Beeblebrox practically heaved a sigh of relief, he was so relieved. The third leg of his life's tripod was Online Dungeons and Dragons. He had played a significant part in adapting the game for online play, and had risen to near super stardom as the foremost Online Dungeon Master. Budge wanted to meet the great
DM_Doom_J.
Relieved that his secrets were still safe-- at least from Vartouhi Budge --and that the Mounted Police weren't investigating underground bare knuckled boxing clubs, after all, Beeblebrox spoke; cucumber cool. "I trust nothing is wrong."
The detective's grim visage told him that, indeed, something was wrong. The man held up an open cell phone, blocking Beeblebrox's view of the detective's face, with the gruesome image on it's tiny color screen.
When Beeblebrox saw the image, he puked a little.
"This photo was taken less than an hour ago. In a pharmaceutical warehouse nearby. It's Vartouhi Budge."
"Who would---?!" Beeblebrox stammered, appalled and angered.
"We thought you might help us figure that out, what, with your knowledge of religious symbology and your acquaintence with him."
So it begins. The interlacing of identities. Religious Charlatan, meet legendary Dungeon Master. If we could get chiseled-out-of-wood bare-knuckled-boxing god in here we could have a regular party.
"Acquaintance is too strong of a word," Beeblebrox remarked, still concentrating on the digitized symbology in front of him, but with a growing, defensive detachment from the subject. This was exactly the kind of thing, he knew from experience, that would get you in big trouble down at the Vatican. At that's the kind of trouble that flows like current; follows you around; clings to you like stink. "You know, I might not be of much help here. My, uh, expertise, is of a ... different nature."

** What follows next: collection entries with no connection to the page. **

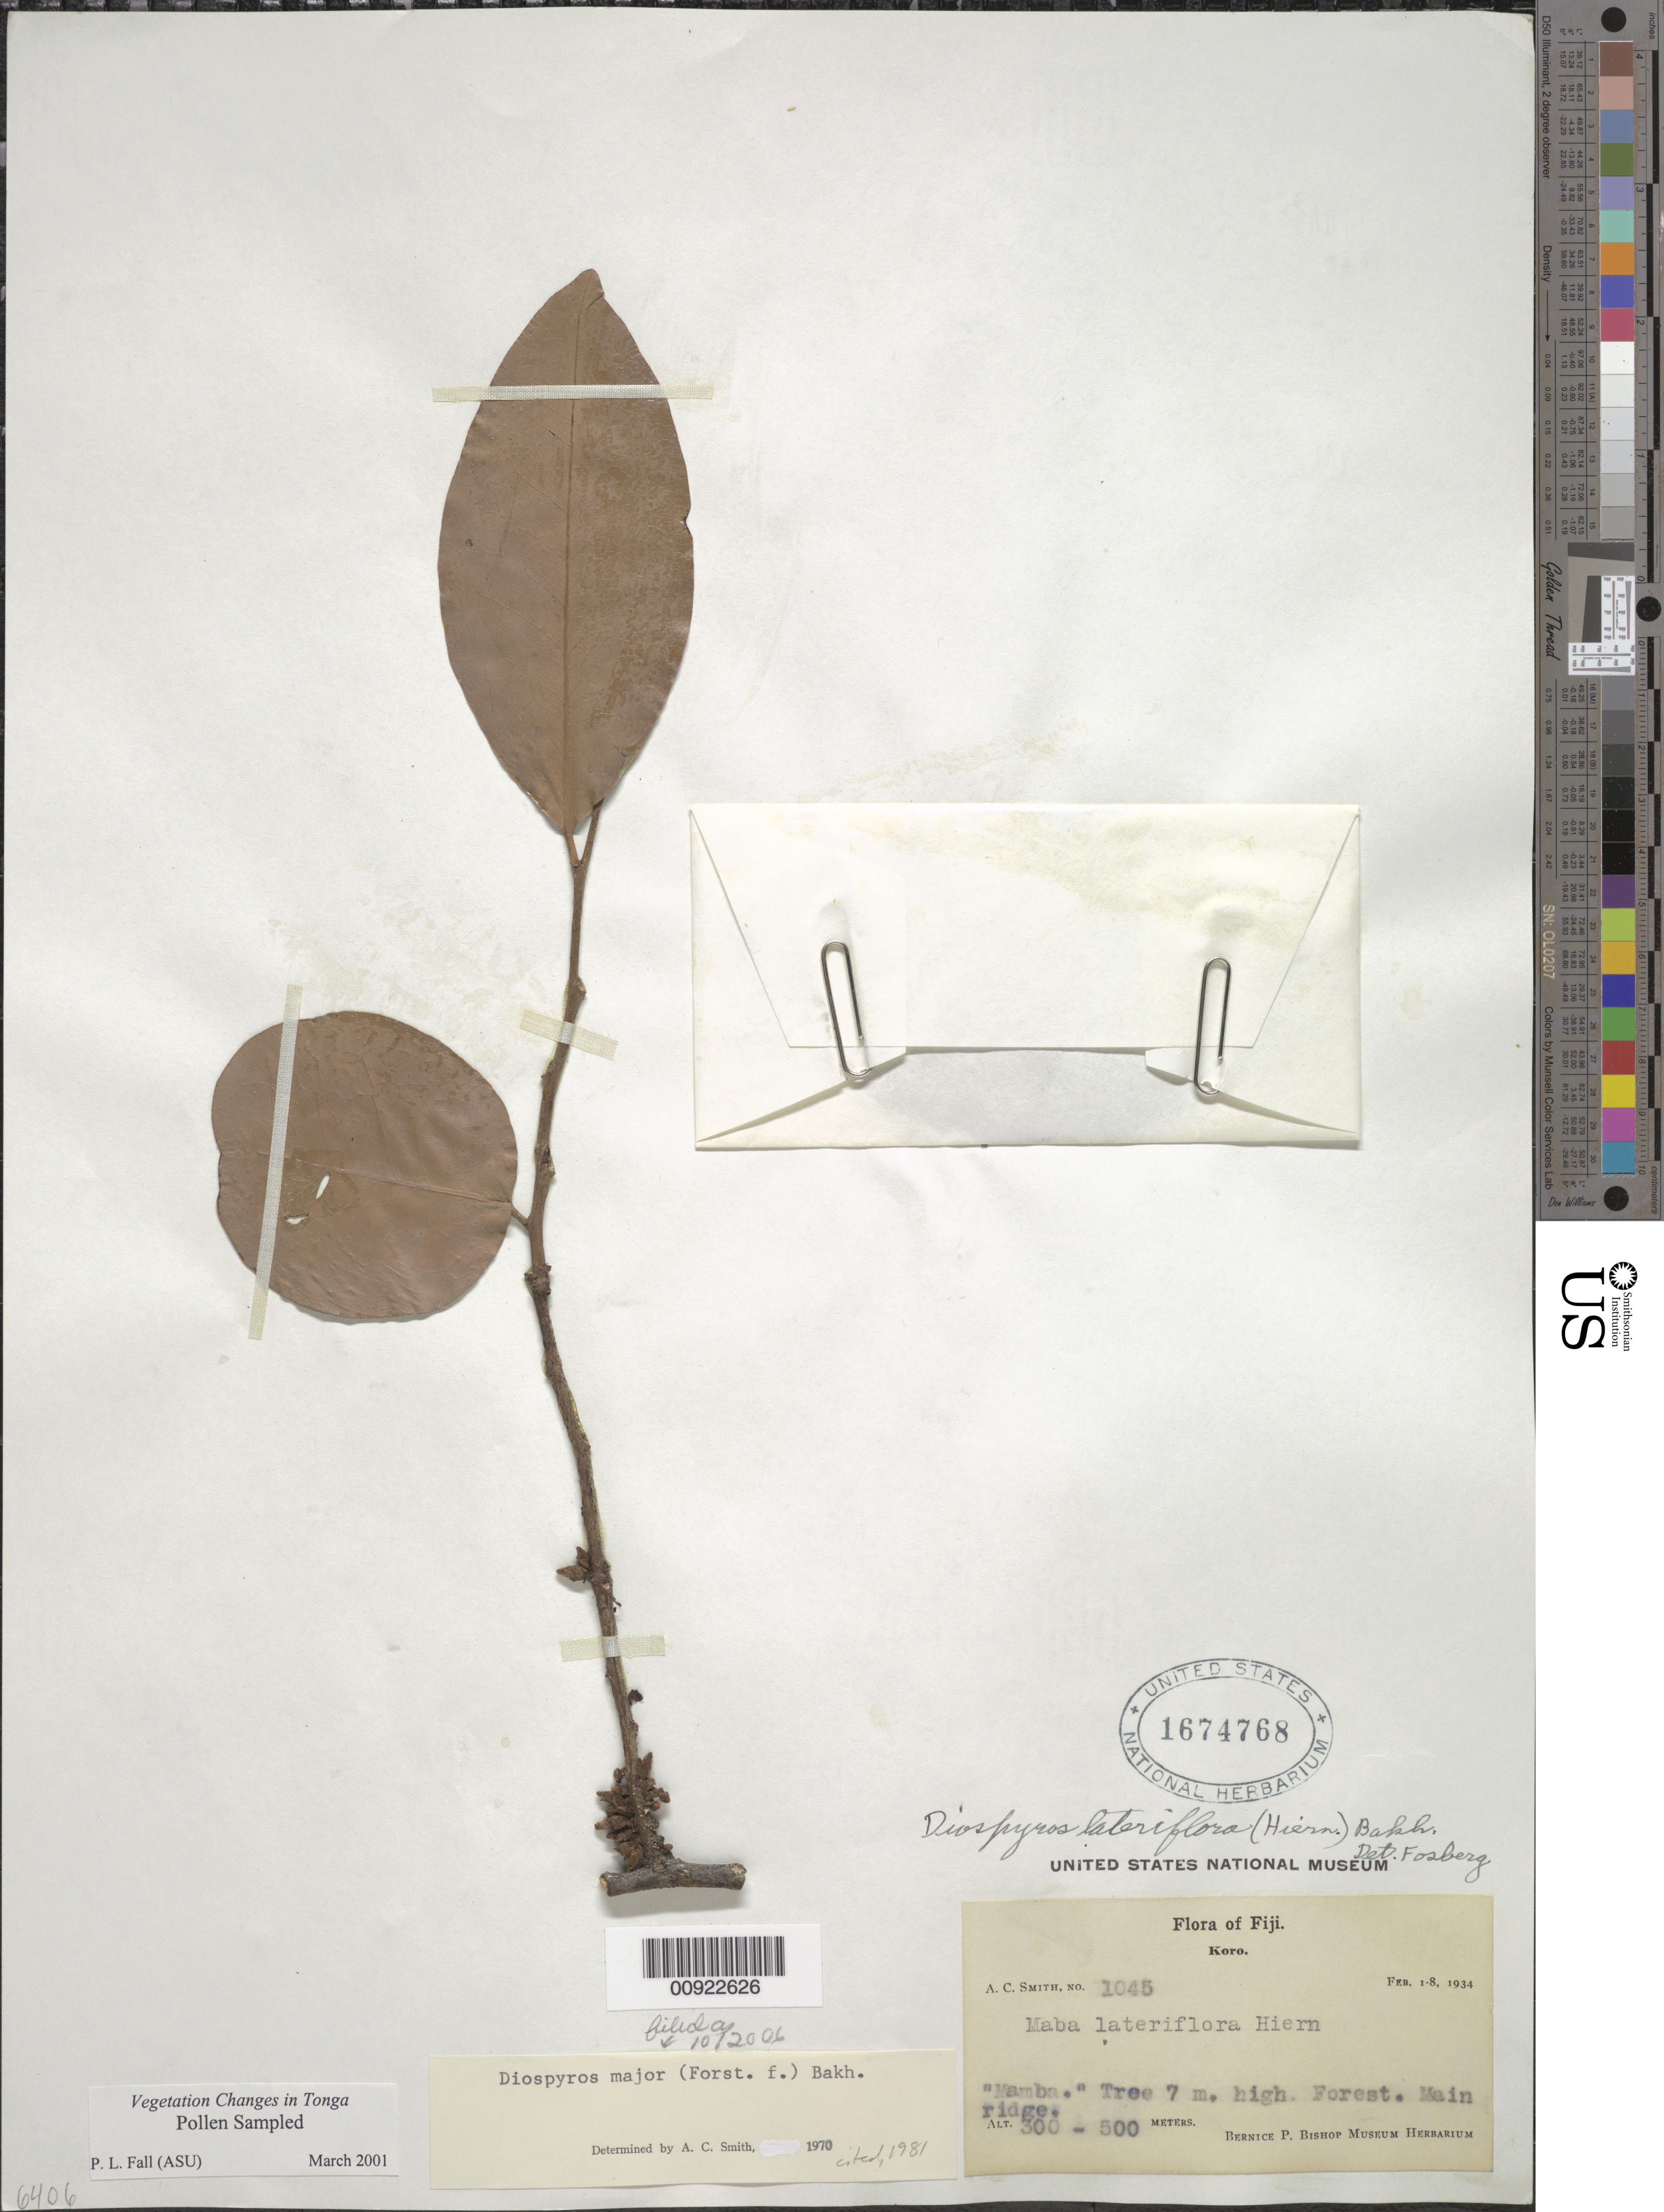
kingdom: Plantae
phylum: Tracheophyta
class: Magnoliopsida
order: Ericales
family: Ebenaceae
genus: Diospyros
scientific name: Diospyros major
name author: (G. Forst.) Bakh.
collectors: C. A. Smith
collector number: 1045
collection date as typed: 01 Feb 1934 to 08 Feb 1934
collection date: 1934-02-01/1934-02-08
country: Fiji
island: Koro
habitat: Forest. Main ridge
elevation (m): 300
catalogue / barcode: US 1674768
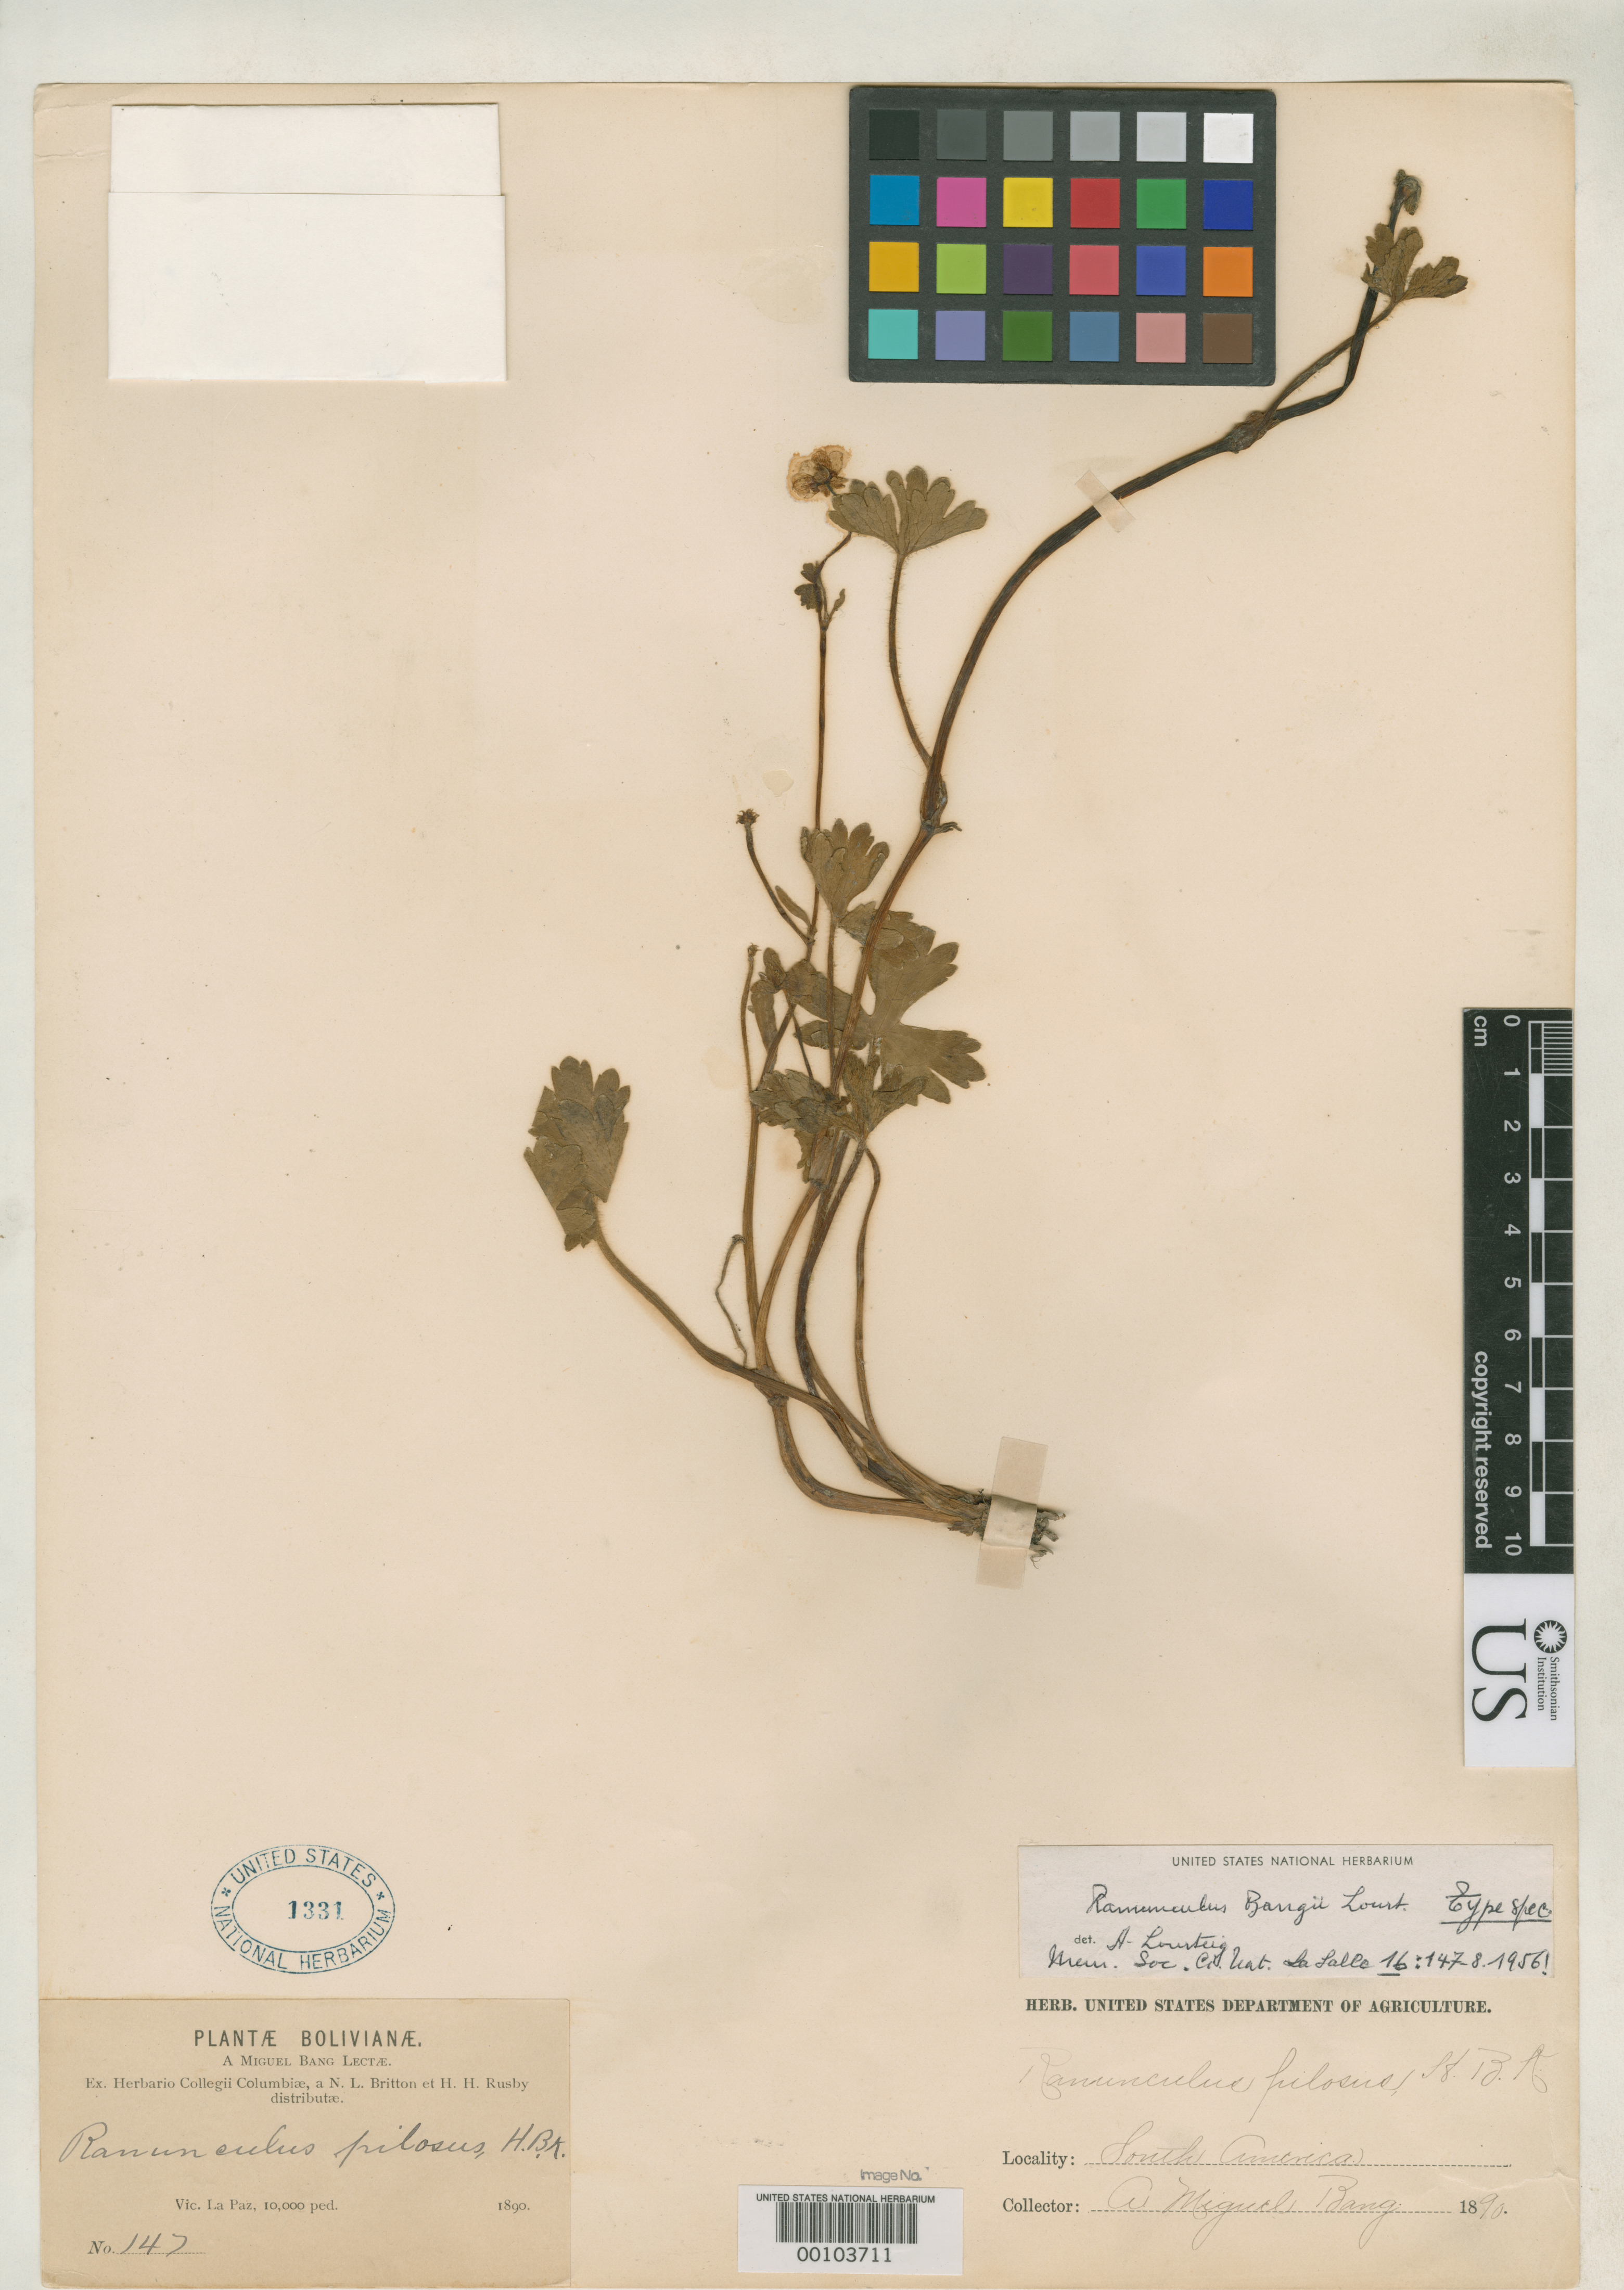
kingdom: Plantae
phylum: Tracheophyta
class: Magnoliopsida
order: Ranunculales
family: Ranunculaceae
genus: Ranunculus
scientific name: Ranunculus bangii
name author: Lourteig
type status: Holotype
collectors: M. Bang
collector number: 147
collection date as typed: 1890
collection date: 1890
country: Bolivia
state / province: La Paz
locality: La Paz.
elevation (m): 3048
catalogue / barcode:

"Oh, but the Capitaine insists, Monsieur."
Beeblebrox hardly heard him. He was still transfixed by the picture. "That is just messed up!" He exclaimed. "Who would do something so..."
"Elaborate?" the detective ventured.
"Elaborate," Beeblebrox agreed, "I can't imagine who would do this to a person."
The detective looked tired, his shoulders hunched, worn down like the nub of a pencil. "You don't understand. What you see in this photograph..." He paused. "Monsieur Budge did to himself."